Background. CD103 is displayed on the cell surface of alloreactive CD8 cytotoxic T lymphocytes (CTLs) and is a critical component for the intraepithelial homing of T cells. Because intratubular localization of mononuclear cells is a feature of acute cellular rejection of renal allografts, we explored the hypothesis that CD103 messenger (m)RNA levels in urinary cells predict acute rejection. Methods. We collected 89 urine specimens from 79 recipients of renal allografts. RNA was isolated from the urinary cells, and we measured CD103 mRNA levels and a constitutively expressed 18S ribosomal (r)RNA with the use of real-time quantitative polymerase chain reaction assay. Results. CD103 mRNA levels, but not 18S rRNA levels, were higher in urinary cells from 30 patients with an episode of acute rejection (32 biopsies and 32 urine samples) compared with the levels in 12 patients with other findings on allograft biopsy (12 biopsies and 12 urine samples), 12 patients with biopsy evidence of chronic allograft nephropathy (12 biopsies and 12 urine samples), and 25 patients with stable graft function after renal transplantation (0 biopsies and 33 urine samples) (P = 0.001; one-way analysis of variance). Acute rejection was predicted with a sensitivity of 59% and a specificity of 75% using natural log-transformed value 8.16 CD103 copies per microgram as the cutoff value (P = 0.001). Conclusion. CD103 mRNA levels in urinary cells are diagnostic of acute rejection of renal allografts. Because CD103 is a cell surface marker of intratubular CD8 CTLs, a noninvasive assessment of cellular traffic into the allograft may be feasible by the measurement of CD103 mRNA levels in urinary cells.

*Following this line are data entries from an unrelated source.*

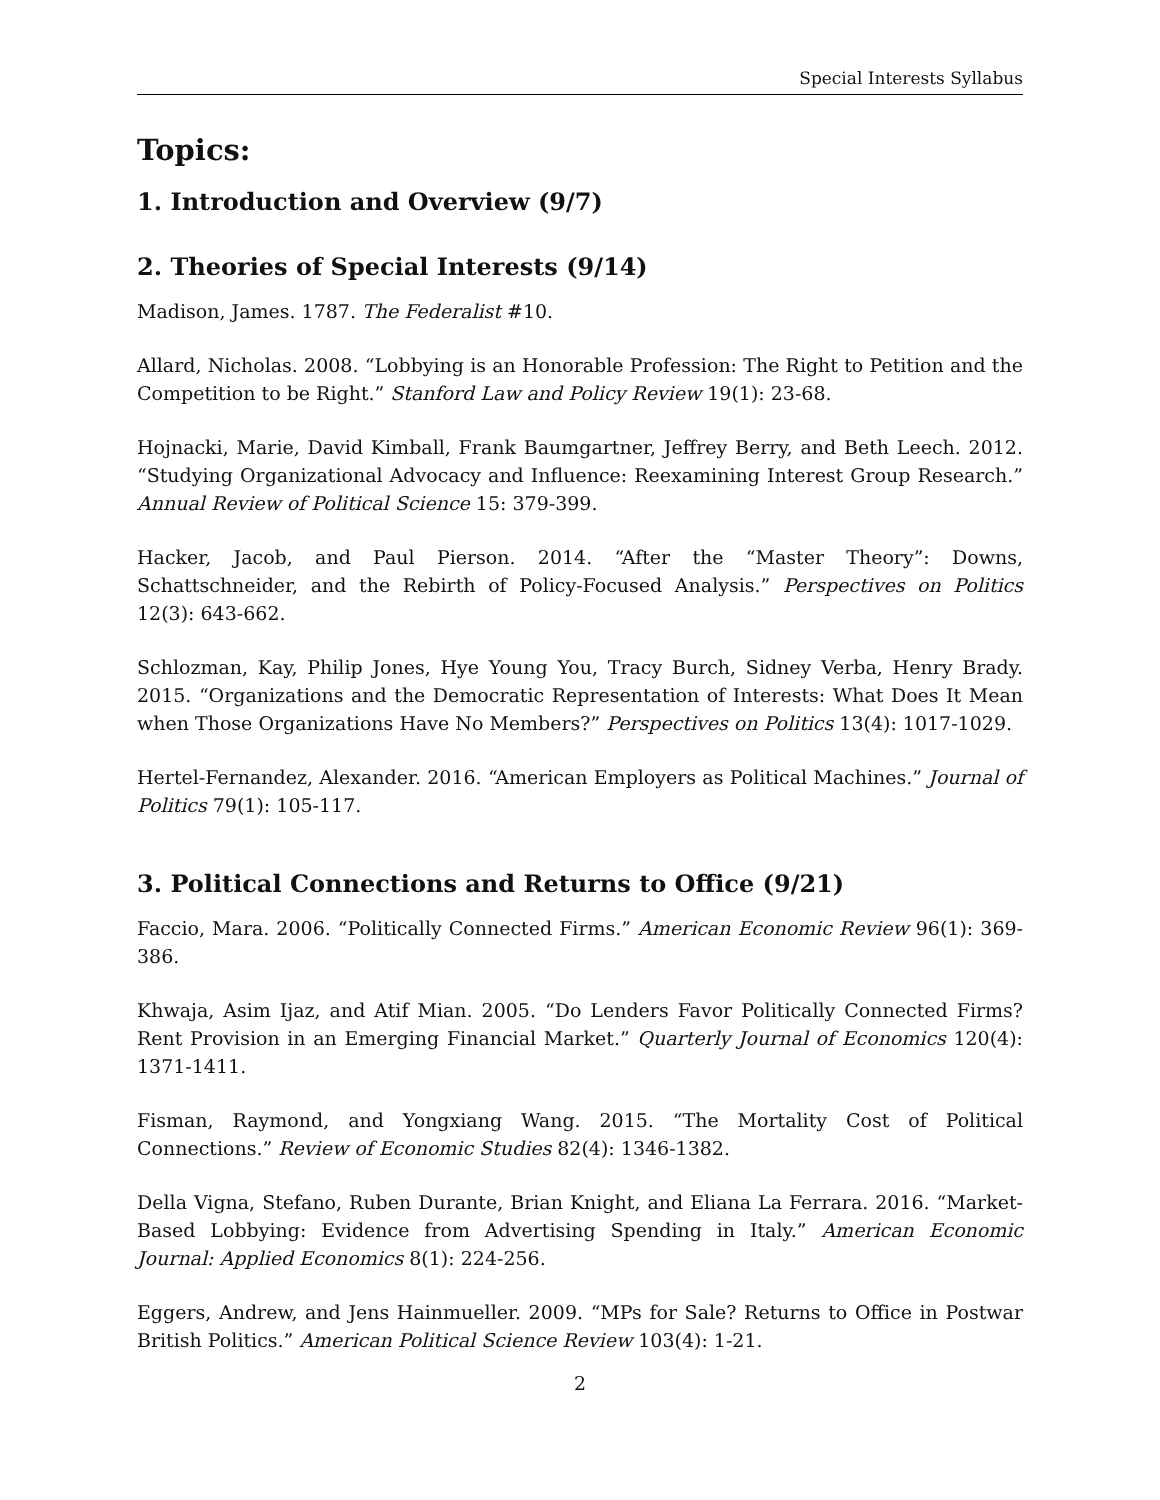Special Interests Syllabus
Topics:
1. Introduction and Overview (9/7)
2. Theories of Special Interests (9/14)
Madison, James. 1787. The Federalist #10.
Allard, Nicholas. 2008. “Lobbying is an Honorable Profession: The Right to Petition and the Competition to be Right.” Stanford Law and Policy Review 19(1): 23-68.
Hojnacki, Marie, David Kimball, Frank Baumgartner, Jeffrey Berry, and Beth Leech. 2012. “Studying Organizational Advocacy and Influence: Reexamining Interest Group Research.” Annual Review of Political Science 15: 379-399.
Hacker, Jacob, and Paul Pierson. 2014. “After the “Master Theory”: Downs, Schattschneider, and the Rebirth of Policy-Focused Analysis.” Perspectives on Politics 12(3): 643-662.
Schlozman, Kay, Philip Jones, Hye Young You, Tracy Burch, Sidney Verba, Henry Brady. 2015. “Organizations and the Democratic Representation of Interests: What Does It Mean when Those Organizations Have No Members?” Perspectives on Politics 13(4): 1017-1029.
Hertel-Fernandez, Alexander. 2016. “American Employers as Political Machines.” Journal of Politics 79(1): 105-117.
3. Political Connections and Returns to Office (9/21)
Faccio, Mara. 2006. “Politically Connected Firms.” American Economic Review 96(1): 369-386.
Khwaja, Asim Ijaz, and Atif Mian. 2005. “Do Lenders Favor Politically Connected Firms? Rent Provision in an Emerging Financial Market.” Quarterly Journal of Economics 120(4): 1371-1411.
Fisman, Raymond, and Yongxiang Wang. 2015. “The Mortality Cost of Political Connections.” Review of Economic Studies 82(4): 1346-1382.
Della Vigna, Stefano, Ruben Durante, Brian Knight, and Eliana La Ferrara. 2016. “Market-Based Lobbying: Evidence from Advertising Spending in Italy.” American Economic Journal: Applied Economics 8(1): 224-256.
Eggers, Andrew, and Jens Hainmueller. 2009. “MPs for Sale? Returns to Office in Postwar British Politics.” American Political Science Review 103(4): 1-21.
2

SERINE PROTEINASE INHIBITOR-9, AN ENDOGENOUS BLOCKER OF GRANZYME B/PERFORIN LYTIC PATHWAY, IS HYPEREXPRESSED DURING ACUTE REJECTION OF RENAL ALLOGRAFTS

Background. Serine proteinase inhibitor (PI)-9 with a reactive center P1 (Glu)-P1′ is a natural antagonist of granzyme B and is expressed in high levels in cytotoxic T lymphocytes (CTL). In view of the role of CTL in acute rejection, we explored the hypothesis that PI-9 would be hyperexpressed during acute rejection. Because PI-9 can protect CTL from its own fatal arsenal and potentially enhance the vitality of CTL, we examined whether PI-9 levels correlate with the severity of rejection as well as predict subsequent graft function. Methods. We obtained 95 urine specimens from 87 renal allograft recipients. RNA was isolated from the urinary cells and mRNA encoding PI-9, granzyme B, or perforin and a constitutively expressed 18S rRNA was measured with the use of real-time quantitative polymerase chain reaction assay, and the level of expression was correlated with allograft status. Results. The levels of PI-9 (P =0.001), granzyme B (P <0.0001), and perforin mRNAs (P <0.0001), but not the levels of 18S rRNA (P =0.54), were higher in the urinary cells from the 29 patients with a biopsy-confirmed acute rejection than in the 58 recipients without acute rejection. PI-9 levels were significantly higher in patients with type II or higher acute rejection changes compared with those with less than type II changes (P =0.01). Furthermore, PI-9 levels predicted subsequent graft function (r =0.43, P =0.01). Conclusions. PI-9 mRNA levels in urinary cells are diagnostic of acute rejection, predict renal allograft histology grade, and predict functional outcome following an acute rejection episode.

Molecular signatures of urinary cells distinguish acute rejection of renal allografts from urinary tract infection

Acute rejection (AR) and urinary tract infection (UTI) continue to plague renal transplantation. We tested the hypotheses that UTI does not increase granzyme B mRNA levels in urinary cells, and that the levels distinguish AR from UTI. We measured the levels of granzyme B mRNA in 15 urine specimens from renal allograft recipients with UTI, 29 specimens from patients with AR but without UTI, and 14 specimens from patients without AR and without UTI. We also measured transcript levels in urine specimens from 41 nontransplant individuals, 11 with UTI and 30 without UTI. UTI did not increase granzyme B mRNA levels. Granzyme B mRNA levels were lower in renal allograft recipients with UTI compared with those with AR (P<0.0001). We conclude that bacterial UTI is unlikely to confound AR diagnosis made by measurement of granzyme B mRNA levels in urinary cells.